Graphique 1 : La répartition des emplois au Canada

Si les États-Unis profitent du protectionnisme, quelqu’un a oublié de le dire aux employeurs (graphique 2). Le marché canadien de l’emploi a surclassé le marché américain dans les deux ou trois dernières années au cours desquelles l’incertitude a commencé à monter avant l’élection présidentielle et pendant la première année du mandat de Donald Trump. Les chiffres sur l’emploi aux États-Unis ont été freinés par la suspension des services publics fédéraux américains, et même lorsqu’ils seront publiés, l’écart est appelé à perdurer — ou à empirer. S’il faut en croire les chiffres du T3, il se peut que l’avantage de la productivité américaine ne soit pas aussi aigu, compte tenu du regain d’environ 3,75 % sur un trimestre, en données désaisonnalisées et annualisées, de la productivité des travailleurs canadiens au T3.

Graphique 2 : Le Canada fait exploser l'ère Trump

Les détails sont contrastés, mais la BdC se penchera sur la tendance

Les graphiques de la page suivante donnent d’autres détails. Il faut prendre note de celui qui indique que même s’il s’agit d’une enquête pacifique très bruyante, avec d’importantes bandes de confiance, nous ne pouvons pas balayer trois mois de gains considérables. Chaque rapport aurait pu faire état de résultats inférieurs au gain déclaré. Chaque rapport aurait aussi pu faire état d’un gain beaucoup plus important que celui qui a été publié.

Graphique 3 : Le rapport très bruyant de Statistique Canada sur l'emploi; Graphique 4 : La comparaison du facteur de désaisonnalisation de l'EPA du Canada pour tous les mois de novembre; Graphique 5 : La comparaison des emplois au Canada pour tous les mois de novembre; Graphique 6 : Le total des heures de travail au Canada
Graphique 7 : Les salaires horaires au Canada; Graphique 8 : L'évolution, en novembre, des niveaux d'emploi au Canada par secteur

Dans l’ensemble du secteur privé, les salaires ont gagné +52 200, alors que la masse salariale du secteur privé a progressé d’environ + 16 000 et que le marché des travailleurs autonomes a perdu -14 700 emplois.

▸ Demande A
Mettez, s'il vous plaît, dans une liste numérotée les lignes des entrées qui vont du tout début jusqu'à celle contenant « Este projeto tem », celle-ci comprise, sans les lignes vides. N'incluez pas les images dans la réponse.
▸ Demande B
Donnez la suite de l'extrait sur l'emploi au Canada.
L'extrait sur l'emploi au Canada et les entrées proviennent de sources différentes.

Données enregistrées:
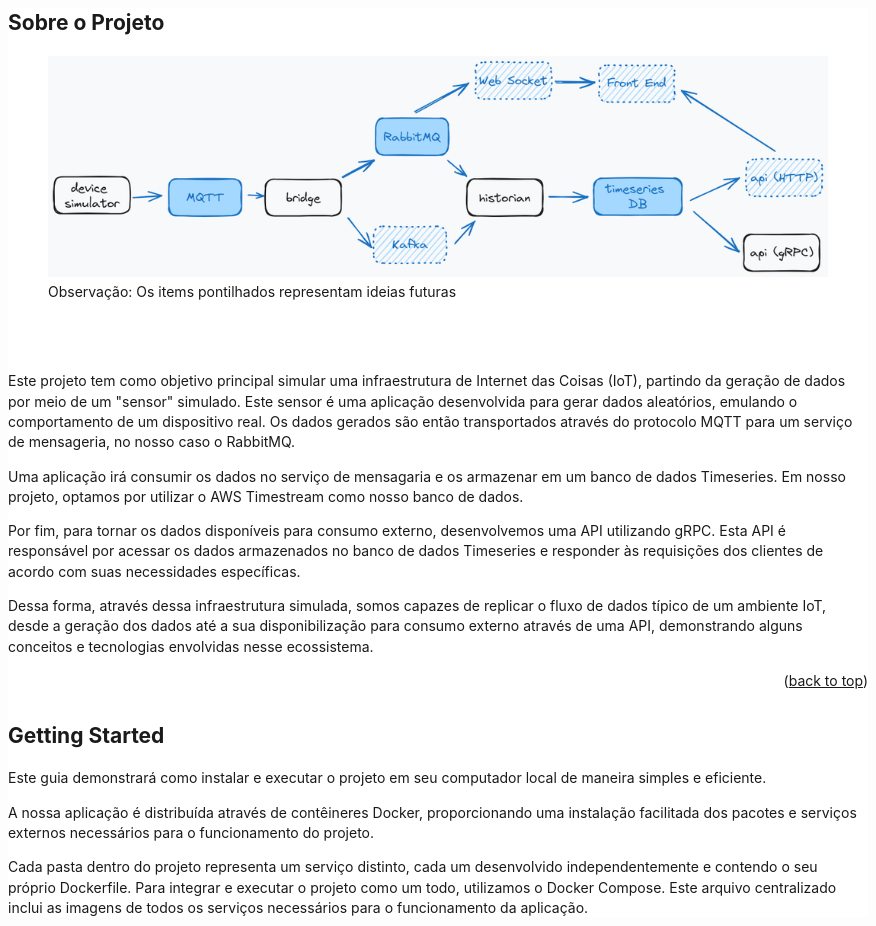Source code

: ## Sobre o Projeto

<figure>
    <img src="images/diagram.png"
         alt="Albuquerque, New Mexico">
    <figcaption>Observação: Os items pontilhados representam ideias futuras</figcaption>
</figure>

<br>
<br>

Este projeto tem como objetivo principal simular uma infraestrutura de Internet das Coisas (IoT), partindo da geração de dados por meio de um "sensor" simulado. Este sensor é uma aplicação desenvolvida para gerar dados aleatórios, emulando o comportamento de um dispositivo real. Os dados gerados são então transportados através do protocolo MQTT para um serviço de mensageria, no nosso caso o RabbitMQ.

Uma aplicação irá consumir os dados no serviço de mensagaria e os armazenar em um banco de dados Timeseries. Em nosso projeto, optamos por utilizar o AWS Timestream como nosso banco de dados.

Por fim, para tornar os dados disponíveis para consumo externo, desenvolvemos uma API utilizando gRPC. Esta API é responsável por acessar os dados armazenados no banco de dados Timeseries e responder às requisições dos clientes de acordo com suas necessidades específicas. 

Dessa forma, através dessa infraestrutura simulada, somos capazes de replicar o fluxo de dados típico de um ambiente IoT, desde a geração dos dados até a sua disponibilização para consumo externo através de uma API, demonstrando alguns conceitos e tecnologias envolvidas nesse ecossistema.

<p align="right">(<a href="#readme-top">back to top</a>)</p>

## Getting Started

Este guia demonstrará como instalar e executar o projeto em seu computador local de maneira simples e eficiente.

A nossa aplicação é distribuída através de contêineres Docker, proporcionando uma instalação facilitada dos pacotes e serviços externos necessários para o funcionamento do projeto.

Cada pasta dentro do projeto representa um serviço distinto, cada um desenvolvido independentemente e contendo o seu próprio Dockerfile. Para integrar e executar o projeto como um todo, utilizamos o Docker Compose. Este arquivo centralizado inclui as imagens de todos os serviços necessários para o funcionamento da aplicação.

▸ Réponse A
1. Source code
2. : ## Sobre o Projeto
3. <figure>
4.     <img src="images/diagram.png"
5.          alt="Albuquerque, New Mexico">
6.     <figcaption>Observação: Os items pontilhados representam ideias futuras</figcaption>
7. </figure>
8. <br>
9. <br>
10. Este projeto tem como objetivo principal simular uma infraestrutura de Internet das Coisas (IoT), partindo da geração de dados por meio de um "sensor" simulado. Este sensor é uma aplicação desenvolvida para gerar dados aleatórios, emulando o comportamento de um dispositivo real. Os dados gerados são então transportados através do protocolo MQTT para um serviço de mensageria, no nosso caso o RabbitMQ.

▸ Réponse B
Les services se sont enrichis de +43 000 emplois, et les biens, de +11 000 emplois. Le secteur des biens a été mené par les ressources, qui ont gagné +11 000 emplois, alors que l’activité manufacturière en a perdu 9 000, même si elle en a gagné 91 000 dans les trois derniers mois.

Dans les services, l’emploi a été dominé par la santé et l’aide sociale, qui ont gagné +45 500 emplois, par le secteur de l’information, de la culture et du loisir, qui s’est enrichi de +11 000 emplois, ainsi que par les services d’hébergement et de restauration, dont le nombre d’emplois a progressé de +14 200.

L’emploi à temps partiel s’est enrichi de +63 000 postes, alors que l’emploi à temps plein a flanché de -9 000 postes. Or, sur les trois mois au cours desquels le total de l’emploi a bondi, l’emploi à temps plein a progressé de 78 000 postes, et l’emploi à temps partiel, de 103 000 postes. Compte tenu du bruissement statistique massif du rapport, je crois que la BdC constatera que la tendance est assez bien équilibrée entre l’emploi à temps plein et l’emploi à temps partiel.

Le taux de chômage a reculé de quatre-dixièmes de point à 6,5 %, alors que la population active s’est contractée de 25 700 emplois, en plus de subir les effets de la croissance de l’emploi. La population active a donc fléchi même si la population a augmenté de 18 000 personnes.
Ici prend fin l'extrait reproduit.